Well, as various emergent organism/environment interactions arise from similar contexts, similar properties will appear to hold across subjects investigating and objects of investigation. Insofar as certain types of contexts are most crucial for the possibility of organism/environment interactions arising, these contexts will appear as universal properties of objects involved.

sorry if this is explained poorly...kinda near the limits of my thought. :p

finally.... i am quite interested in what your saying and did a couple of searches and found nothing useful. can you recommend any good reading material?

I'm profoundly influenced by the ontological work of John Dewey and Karl Marx. I don't consider my view some unique insight, but I think that these two converged in their takes.

Or, one could approach this take as serious engagement with the view that experience begins with the universe coming to look and act upon itself.

ebola
 
I think the natural numbers are a perfect set we use to compare reality.
Just like a perfect concept doesn't exist, neither do natural numbers.

They are a base to relate things to. They are concepts.
Nothing is ten because ten is an observed approximation.
Say I have ten fingers, but do I really have ten whole fingers? What dare the properties of a whole finger look like?
Maybe I have ten .95 fingers which would mean i only have 9.5 fingers by the law of addition. Since fingers all differ, there is no standard finger we can relate to, so we developed natural numbers.
Counting numbers are kind of like statistics of real approximations with a natural deviation and error.

Say cells divide into two. So we have 1/2 = .5 this implies that all the properties of these cells are both .5. But in reality, these cells are different which means 1/2 = .5 +/- error which =/= .5.



but on a side note, i like thinking about writing numbers according to their angles

0 has zero angles.
1 if you take out the bottom line, has one angle.
2 if you make it more of a Z has two angles
3 can be like a zigzag line
4 has 4 angles if you snip the horizontal line that intersects
5 if you square the bottom curve, and have a "tail" that sticks up at the bottom (you can kind of see it on a regular 5)
6 if you corner the top and have a complete square at the bottom
7 if you had a horizonal line half way through the diagonal line, and add a horizontal line at the bottom
8 if you make it look like two diamonds on top of eachother
9 is too much to type lol

i almost think they were meant to be like that and got transformed over the years
i think i rmeember hearing 0 used to be represented as |
 
Last edited:
No as of 1234 ect, they wld not exist to us if we didn't invent them,
or if they were not passed down from other beings, as far as some
other numerical system used elswhere, who has proof we invented numbers
anyway?
 
I agree with alasdair. I'd like to add that I think numbers weren't invented as much as discovered.
 
Numbers are just a language (written, spoken, or thought of) tool used by humans. Things are just there in a quantity and size, location and position, whatever. It's just a way humans can communicate this to themselves and others. It's like asking if words would exist if nobody invented them.
 
It's like asking if words would exist if nobody invented them.

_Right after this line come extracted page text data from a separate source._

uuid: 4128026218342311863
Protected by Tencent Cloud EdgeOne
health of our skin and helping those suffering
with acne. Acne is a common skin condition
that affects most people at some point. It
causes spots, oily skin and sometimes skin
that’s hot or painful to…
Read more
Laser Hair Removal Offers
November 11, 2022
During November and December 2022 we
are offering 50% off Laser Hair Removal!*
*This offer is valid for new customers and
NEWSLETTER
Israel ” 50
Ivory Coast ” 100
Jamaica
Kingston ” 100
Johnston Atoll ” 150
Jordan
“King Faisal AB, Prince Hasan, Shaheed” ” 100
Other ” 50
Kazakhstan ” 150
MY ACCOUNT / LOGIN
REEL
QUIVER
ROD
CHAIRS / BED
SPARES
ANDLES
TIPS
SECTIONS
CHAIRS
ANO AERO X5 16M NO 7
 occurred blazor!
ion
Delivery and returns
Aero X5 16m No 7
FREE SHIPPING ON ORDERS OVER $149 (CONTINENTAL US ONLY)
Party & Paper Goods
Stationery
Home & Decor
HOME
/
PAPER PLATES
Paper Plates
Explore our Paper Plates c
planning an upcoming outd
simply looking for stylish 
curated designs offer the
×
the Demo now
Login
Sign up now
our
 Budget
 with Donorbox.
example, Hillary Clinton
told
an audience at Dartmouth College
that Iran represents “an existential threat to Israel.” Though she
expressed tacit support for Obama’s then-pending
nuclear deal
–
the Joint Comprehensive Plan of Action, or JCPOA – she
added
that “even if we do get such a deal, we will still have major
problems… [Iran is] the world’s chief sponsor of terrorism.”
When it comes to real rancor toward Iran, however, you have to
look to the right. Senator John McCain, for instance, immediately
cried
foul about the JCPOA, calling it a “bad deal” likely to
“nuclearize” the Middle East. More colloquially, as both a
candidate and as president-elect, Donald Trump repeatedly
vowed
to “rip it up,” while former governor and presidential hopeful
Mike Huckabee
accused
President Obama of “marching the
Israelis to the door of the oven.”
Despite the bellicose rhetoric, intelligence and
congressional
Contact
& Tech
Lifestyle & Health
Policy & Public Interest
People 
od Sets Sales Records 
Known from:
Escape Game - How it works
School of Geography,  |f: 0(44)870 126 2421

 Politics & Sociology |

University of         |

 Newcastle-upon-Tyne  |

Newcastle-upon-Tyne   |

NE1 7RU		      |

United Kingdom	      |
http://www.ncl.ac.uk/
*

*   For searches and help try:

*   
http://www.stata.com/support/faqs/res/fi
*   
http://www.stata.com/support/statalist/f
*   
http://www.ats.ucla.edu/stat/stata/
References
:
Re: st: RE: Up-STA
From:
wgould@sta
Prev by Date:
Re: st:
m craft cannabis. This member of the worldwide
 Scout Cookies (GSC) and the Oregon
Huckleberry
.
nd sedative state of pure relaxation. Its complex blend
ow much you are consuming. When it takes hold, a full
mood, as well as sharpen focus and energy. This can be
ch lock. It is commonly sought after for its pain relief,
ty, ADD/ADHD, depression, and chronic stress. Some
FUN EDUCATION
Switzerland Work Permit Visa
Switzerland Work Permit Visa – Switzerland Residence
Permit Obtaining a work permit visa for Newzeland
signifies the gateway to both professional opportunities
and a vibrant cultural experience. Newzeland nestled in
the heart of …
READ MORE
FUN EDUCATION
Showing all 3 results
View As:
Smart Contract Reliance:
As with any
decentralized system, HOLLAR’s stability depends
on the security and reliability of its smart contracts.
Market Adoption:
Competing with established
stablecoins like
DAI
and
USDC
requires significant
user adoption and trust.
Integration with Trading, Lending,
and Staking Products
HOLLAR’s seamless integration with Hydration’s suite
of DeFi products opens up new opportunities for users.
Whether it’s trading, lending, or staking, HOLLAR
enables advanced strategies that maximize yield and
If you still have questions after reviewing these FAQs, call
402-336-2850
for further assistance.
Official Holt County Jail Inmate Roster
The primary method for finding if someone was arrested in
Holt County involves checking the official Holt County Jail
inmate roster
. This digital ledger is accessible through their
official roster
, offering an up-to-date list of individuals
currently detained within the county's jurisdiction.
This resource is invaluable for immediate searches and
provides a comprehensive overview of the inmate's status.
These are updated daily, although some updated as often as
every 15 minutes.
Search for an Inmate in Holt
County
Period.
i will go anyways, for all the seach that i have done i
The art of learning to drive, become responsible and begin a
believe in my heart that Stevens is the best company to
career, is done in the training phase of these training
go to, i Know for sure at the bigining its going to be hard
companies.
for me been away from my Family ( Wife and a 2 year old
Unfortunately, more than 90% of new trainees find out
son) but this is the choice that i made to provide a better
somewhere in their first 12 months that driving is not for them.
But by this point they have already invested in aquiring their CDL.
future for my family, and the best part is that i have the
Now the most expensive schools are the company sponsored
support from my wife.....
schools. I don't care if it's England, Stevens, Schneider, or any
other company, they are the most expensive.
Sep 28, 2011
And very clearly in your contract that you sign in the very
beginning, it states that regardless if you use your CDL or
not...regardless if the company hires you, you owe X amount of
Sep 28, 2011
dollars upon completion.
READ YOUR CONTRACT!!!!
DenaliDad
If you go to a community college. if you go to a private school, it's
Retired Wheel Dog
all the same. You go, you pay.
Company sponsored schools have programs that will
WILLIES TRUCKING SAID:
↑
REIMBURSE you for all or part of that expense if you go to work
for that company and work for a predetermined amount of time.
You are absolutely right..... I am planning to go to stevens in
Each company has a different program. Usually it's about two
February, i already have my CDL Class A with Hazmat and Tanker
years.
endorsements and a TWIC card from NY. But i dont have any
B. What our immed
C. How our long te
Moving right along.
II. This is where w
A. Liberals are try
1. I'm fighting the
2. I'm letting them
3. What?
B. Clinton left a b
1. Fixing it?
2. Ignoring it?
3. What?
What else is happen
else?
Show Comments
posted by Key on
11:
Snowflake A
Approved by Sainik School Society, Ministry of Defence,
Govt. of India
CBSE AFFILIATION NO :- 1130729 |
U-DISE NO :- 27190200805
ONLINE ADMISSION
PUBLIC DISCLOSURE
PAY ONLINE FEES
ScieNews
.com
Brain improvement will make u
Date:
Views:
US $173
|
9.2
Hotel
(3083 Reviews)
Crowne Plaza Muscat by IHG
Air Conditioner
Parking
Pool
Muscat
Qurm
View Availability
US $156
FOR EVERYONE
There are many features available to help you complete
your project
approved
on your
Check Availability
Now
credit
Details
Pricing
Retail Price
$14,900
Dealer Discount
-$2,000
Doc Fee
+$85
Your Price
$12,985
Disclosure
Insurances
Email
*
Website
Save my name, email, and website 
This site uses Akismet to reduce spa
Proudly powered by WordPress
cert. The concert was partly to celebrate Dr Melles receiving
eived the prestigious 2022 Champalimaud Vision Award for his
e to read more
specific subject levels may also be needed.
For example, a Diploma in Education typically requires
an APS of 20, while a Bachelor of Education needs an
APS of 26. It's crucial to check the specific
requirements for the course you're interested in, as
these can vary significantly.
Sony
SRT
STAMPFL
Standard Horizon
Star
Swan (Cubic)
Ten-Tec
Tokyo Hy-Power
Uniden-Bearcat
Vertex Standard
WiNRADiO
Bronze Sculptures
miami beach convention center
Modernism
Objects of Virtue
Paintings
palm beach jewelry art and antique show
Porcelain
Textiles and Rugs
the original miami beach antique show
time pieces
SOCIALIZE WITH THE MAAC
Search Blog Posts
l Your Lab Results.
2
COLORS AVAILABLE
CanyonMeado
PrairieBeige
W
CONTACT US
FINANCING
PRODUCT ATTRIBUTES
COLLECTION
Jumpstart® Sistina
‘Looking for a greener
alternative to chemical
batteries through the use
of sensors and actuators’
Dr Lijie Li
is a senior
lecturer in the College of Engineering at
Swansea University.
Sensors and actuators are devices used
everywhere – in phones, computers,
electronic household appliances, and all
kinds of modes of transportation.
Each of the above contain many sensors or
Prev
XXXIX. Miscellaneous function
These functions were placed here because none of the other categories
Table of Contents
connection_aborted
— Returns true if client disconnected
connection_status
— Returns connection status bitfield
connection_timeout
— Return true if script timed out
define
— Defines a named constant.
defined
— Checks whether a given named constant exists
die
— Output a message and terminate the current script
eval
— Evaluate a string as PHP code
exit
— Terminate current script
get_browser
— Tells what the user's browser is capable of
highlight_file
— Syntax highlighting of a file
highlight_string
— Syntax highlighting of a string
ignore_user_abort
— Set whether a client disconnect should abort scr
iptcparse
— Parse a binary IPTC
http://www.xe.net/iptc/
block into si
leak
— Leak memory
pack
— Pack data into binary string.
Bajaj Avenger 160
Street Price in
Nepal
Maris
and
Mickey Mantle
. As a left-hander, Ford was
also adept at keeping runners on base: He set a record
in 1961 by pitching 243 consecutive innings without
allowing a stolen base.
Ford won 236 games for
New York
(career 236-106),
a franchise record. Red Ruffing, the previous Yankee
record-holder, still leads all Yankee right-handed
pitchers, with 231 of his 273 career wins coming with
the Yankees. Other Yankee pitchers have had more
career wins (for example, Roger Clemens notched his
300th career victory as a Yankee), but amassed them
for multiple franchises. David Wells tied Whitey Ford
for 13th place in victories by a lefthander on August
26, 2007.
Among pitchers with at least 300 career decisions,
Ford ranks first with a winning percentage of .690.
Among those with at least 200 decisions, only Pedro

its not, its like asking if the things that words index would exist without the words to index them.

ebola thanks for your response i will get back when my brain feels slightly less abused.
 
its not, its like asking if the things that words index would exist without the words to index them.

ebola thanks for your response i will get back when my brain feels slightly less abused.
i like that analogy. the things that words index are only cognitive tools. they don't exist. discretization is an illusion present because of our viewing apparatus (a neurological computer, and human sense organs).

actual discrete occurrences, like energy levels in the atom, perhaps are due to us living in a higher dimensional space than 3D. in which case there is an overall continuous description of energy, just more multidimensional. though i may just be really stoned.
 
Last edited:
Copy-pasting blocks of text with no original content is poor netiquette- if you can't be bothered to add anything, why should anyone bother to read it? Thanks for the link, but in future please post in the format above.